Below are lines of data; restate word for word those running from the line containing "Document page, 1241x1754 pixels." to the line containing "For every layout", inclusive, and no others.
======== Information shown ========
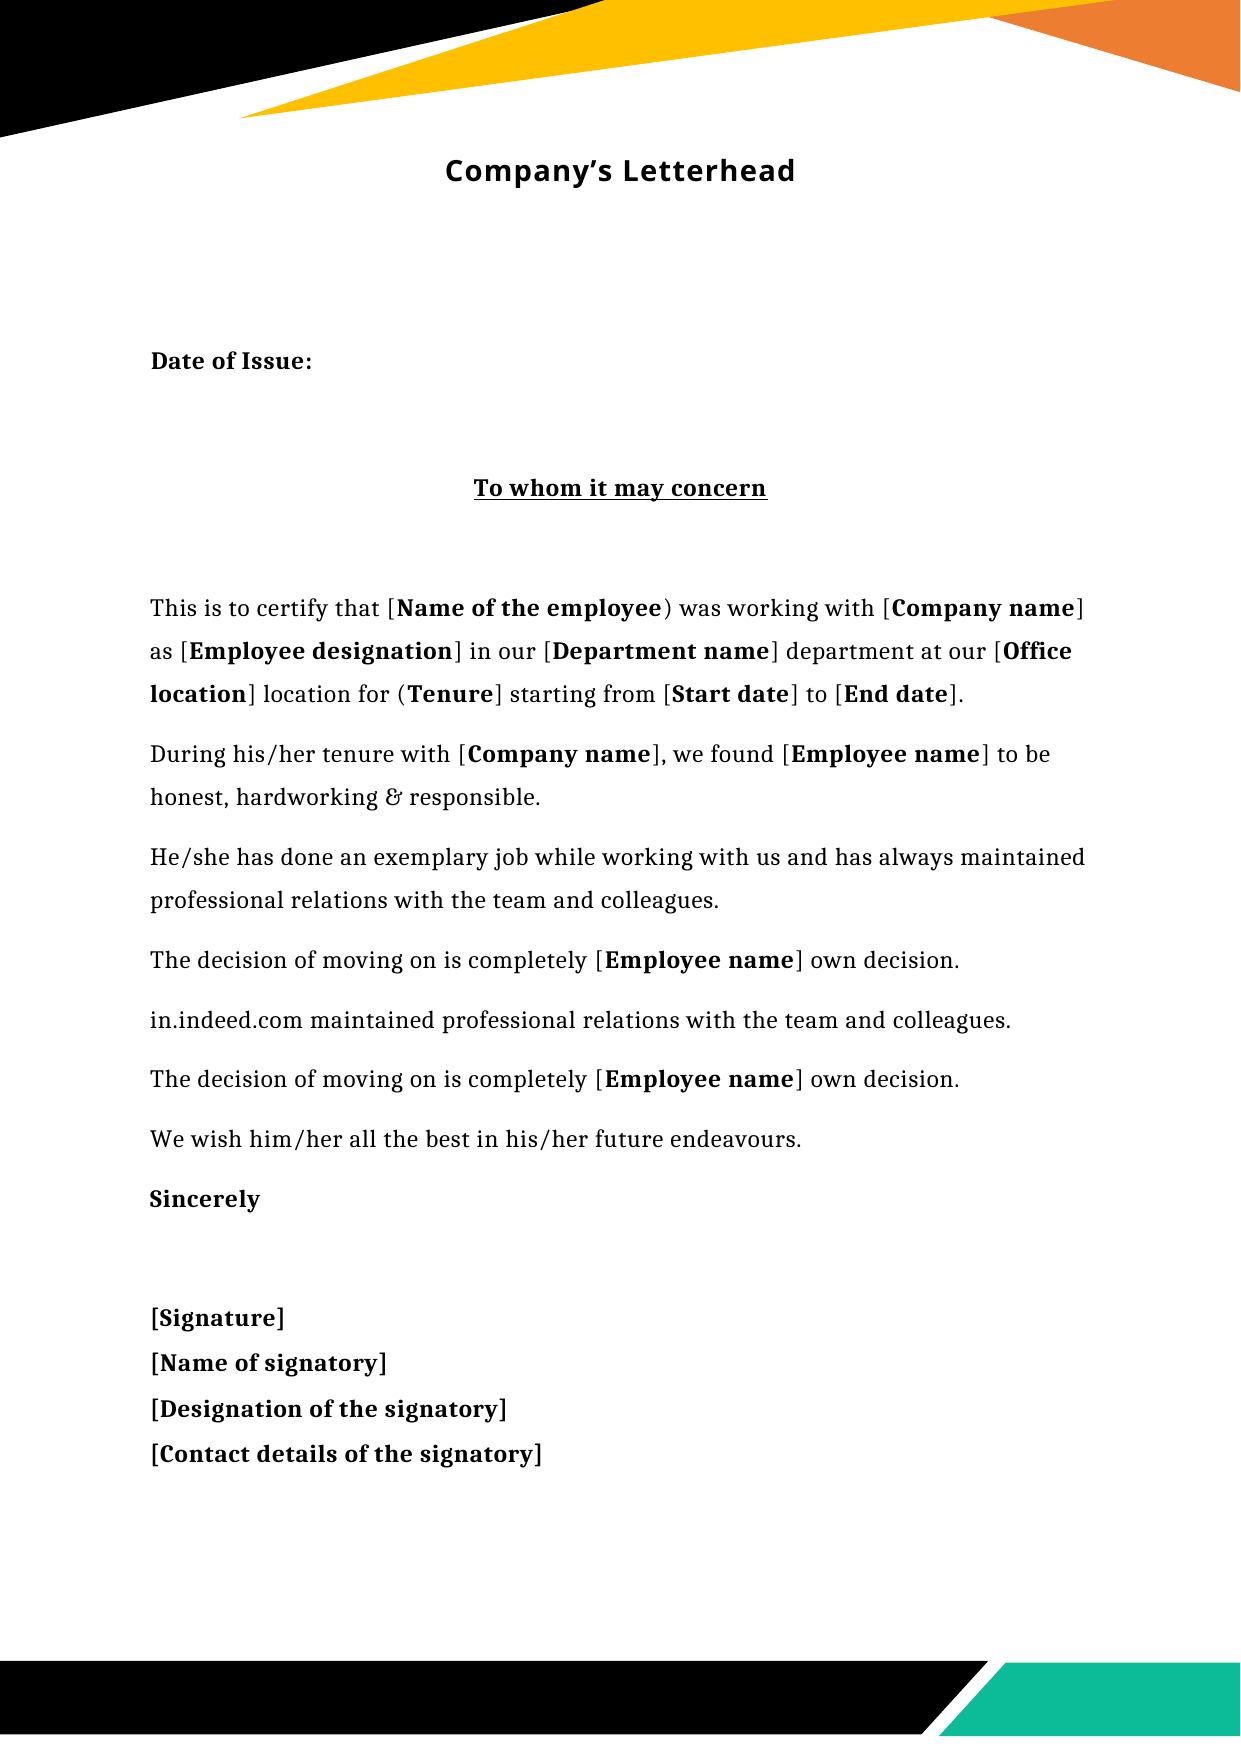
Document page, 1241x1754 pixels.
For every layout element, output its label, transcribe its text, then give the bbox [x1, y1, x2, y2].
========
======== Information shown ========
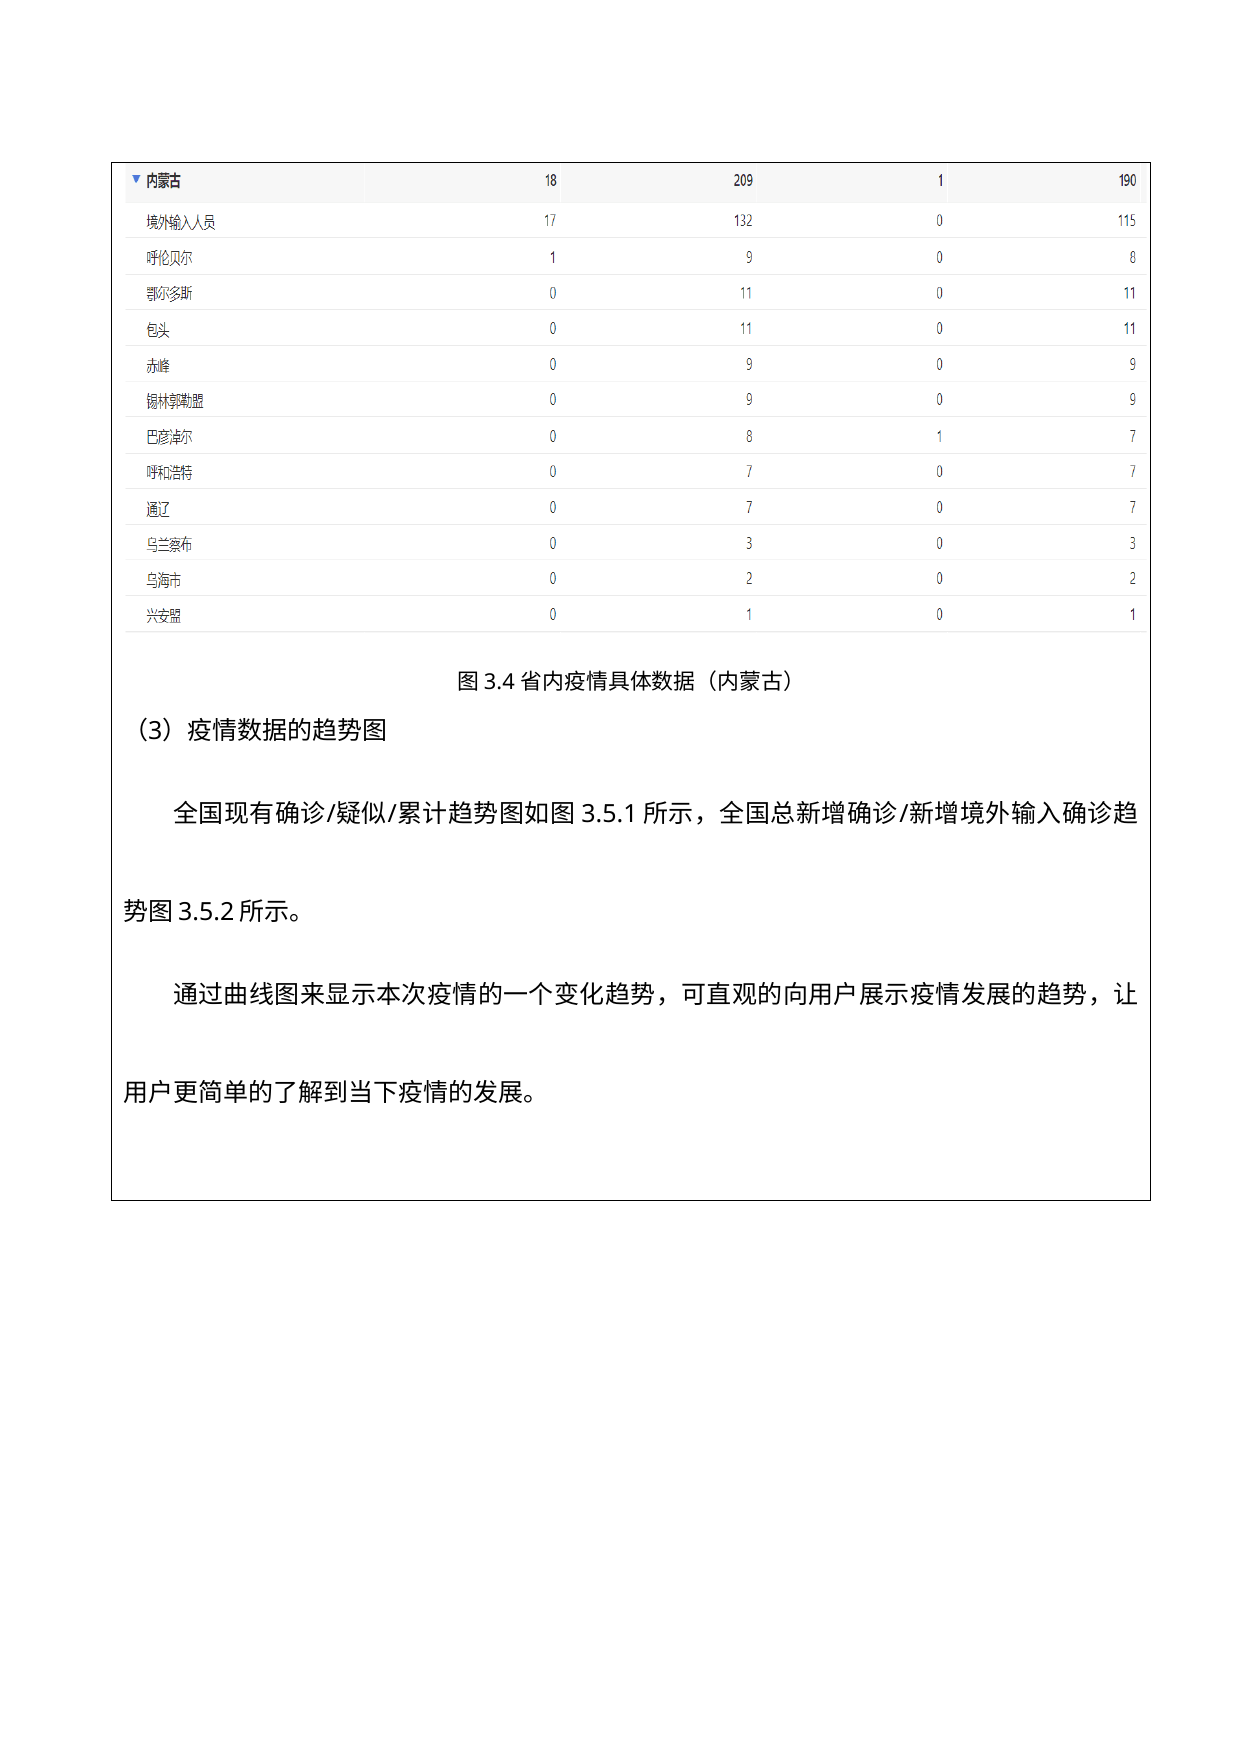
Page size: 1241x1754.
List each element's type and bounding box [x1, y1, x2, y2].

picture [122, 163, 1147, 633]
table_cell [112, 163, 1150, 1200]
========
======== Information shown ========
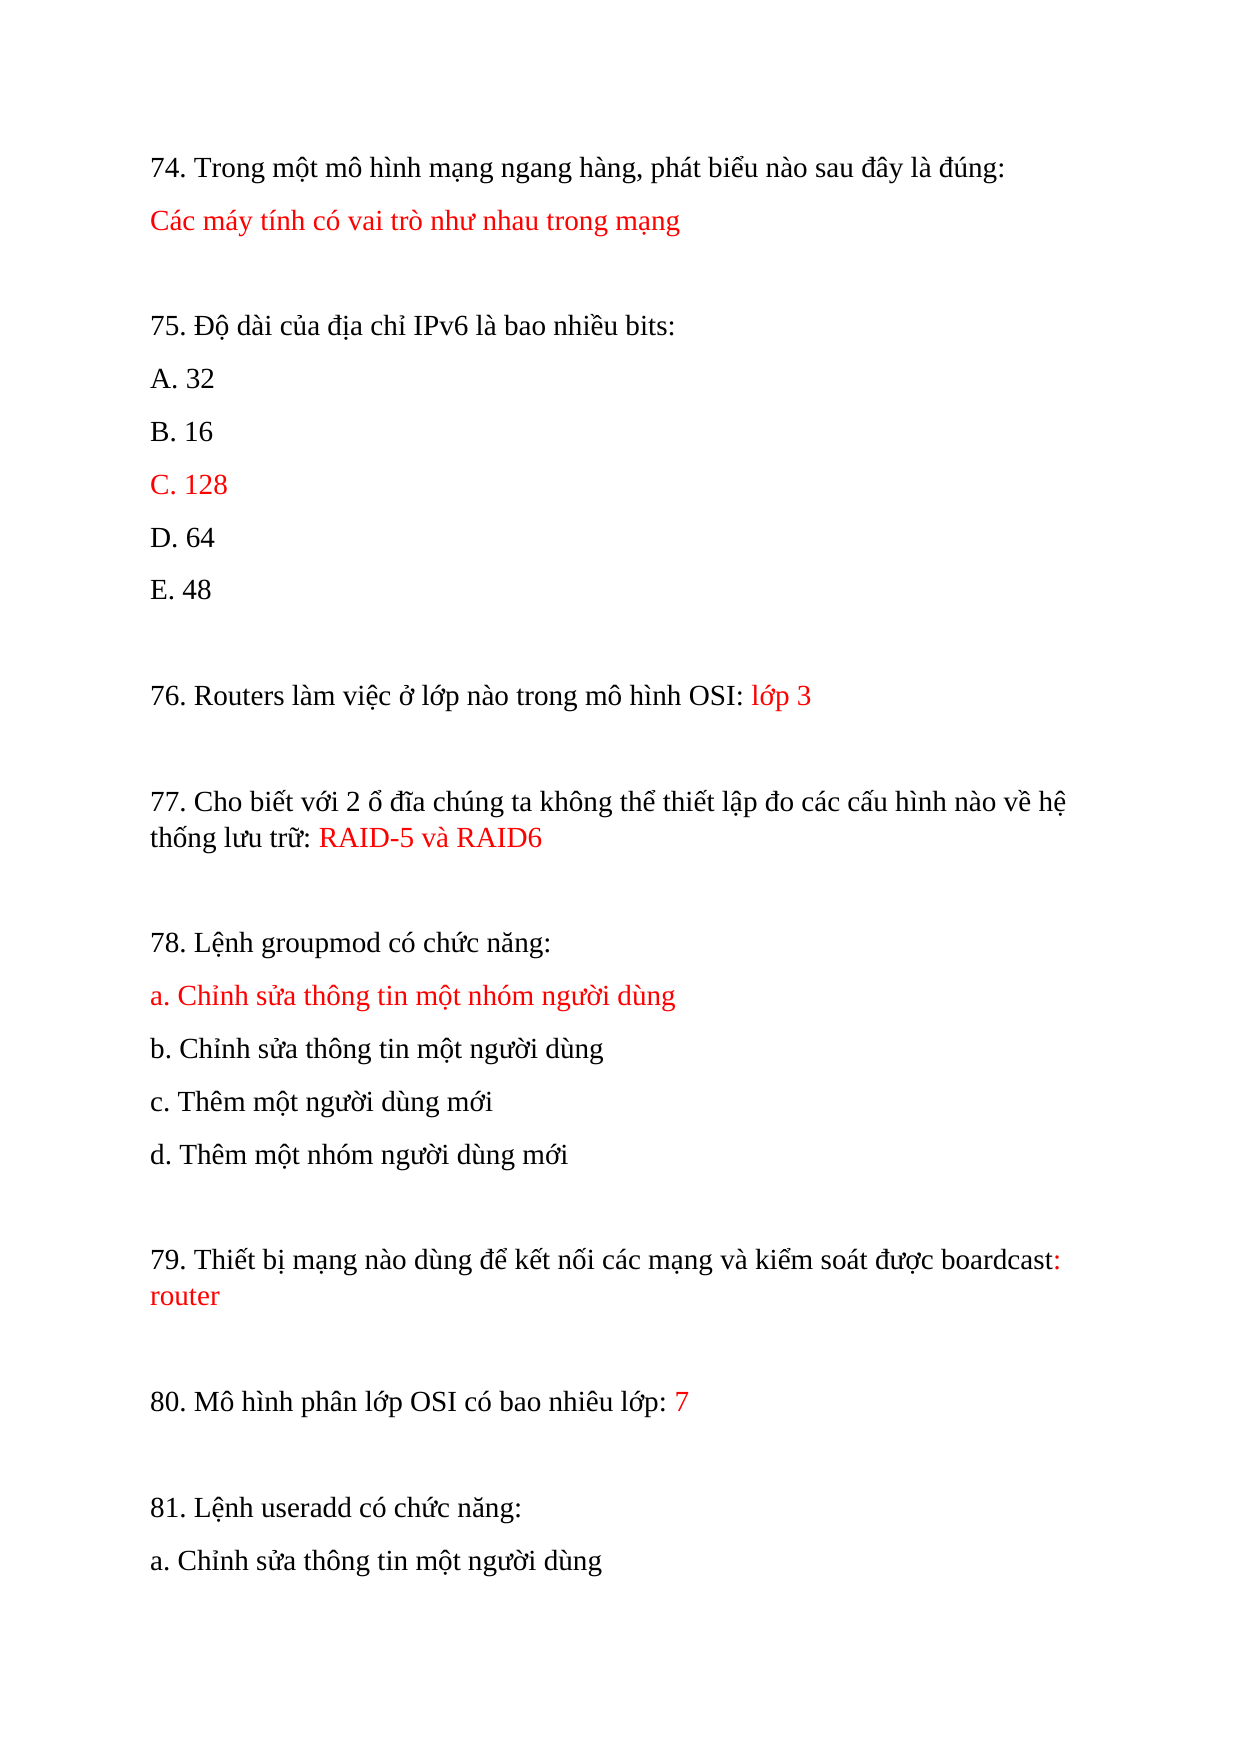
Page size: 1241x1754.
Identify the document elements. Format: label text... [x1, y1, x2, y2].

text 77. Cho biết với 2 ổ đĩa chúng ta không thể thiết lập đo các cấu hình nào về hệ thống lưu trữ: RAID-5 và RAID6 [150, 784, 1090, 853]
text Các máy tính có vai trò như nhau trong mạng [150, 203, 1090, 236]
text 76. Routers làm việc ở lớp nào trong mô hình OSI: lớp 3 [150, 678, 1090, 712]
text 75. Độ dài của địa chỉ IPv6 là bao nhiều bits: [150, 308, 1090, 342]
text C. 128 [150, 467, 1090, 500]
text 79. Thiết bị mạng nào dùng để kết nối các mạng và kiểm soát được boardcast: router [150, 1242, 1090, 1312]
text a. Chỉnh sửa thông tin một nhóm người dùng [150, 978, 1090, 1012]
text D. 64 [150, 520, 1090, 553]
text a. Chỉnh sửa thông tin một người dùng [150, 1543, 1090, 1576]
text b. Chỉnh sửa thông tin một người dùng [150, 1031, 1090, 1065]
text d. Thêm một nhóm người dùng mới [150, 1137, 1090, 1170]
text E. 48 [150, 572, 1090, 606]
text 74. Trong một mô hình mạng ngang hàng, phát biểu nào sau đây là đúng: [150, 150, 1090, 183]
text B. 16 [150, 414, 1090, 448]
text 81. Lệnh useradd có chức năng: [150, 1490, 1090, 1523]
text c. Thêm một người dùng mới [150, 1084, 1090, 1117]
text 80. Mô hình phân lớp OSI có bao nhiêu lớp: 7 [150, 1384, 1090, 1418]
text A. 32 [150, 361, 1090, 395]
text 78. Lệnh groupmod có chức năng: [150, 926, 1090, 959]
========
**Answer section**
Document page, 1241x1754 pixels.
For every layout element, output its label, transcribe its text, then give the bbox [x1, y1, x2, y2].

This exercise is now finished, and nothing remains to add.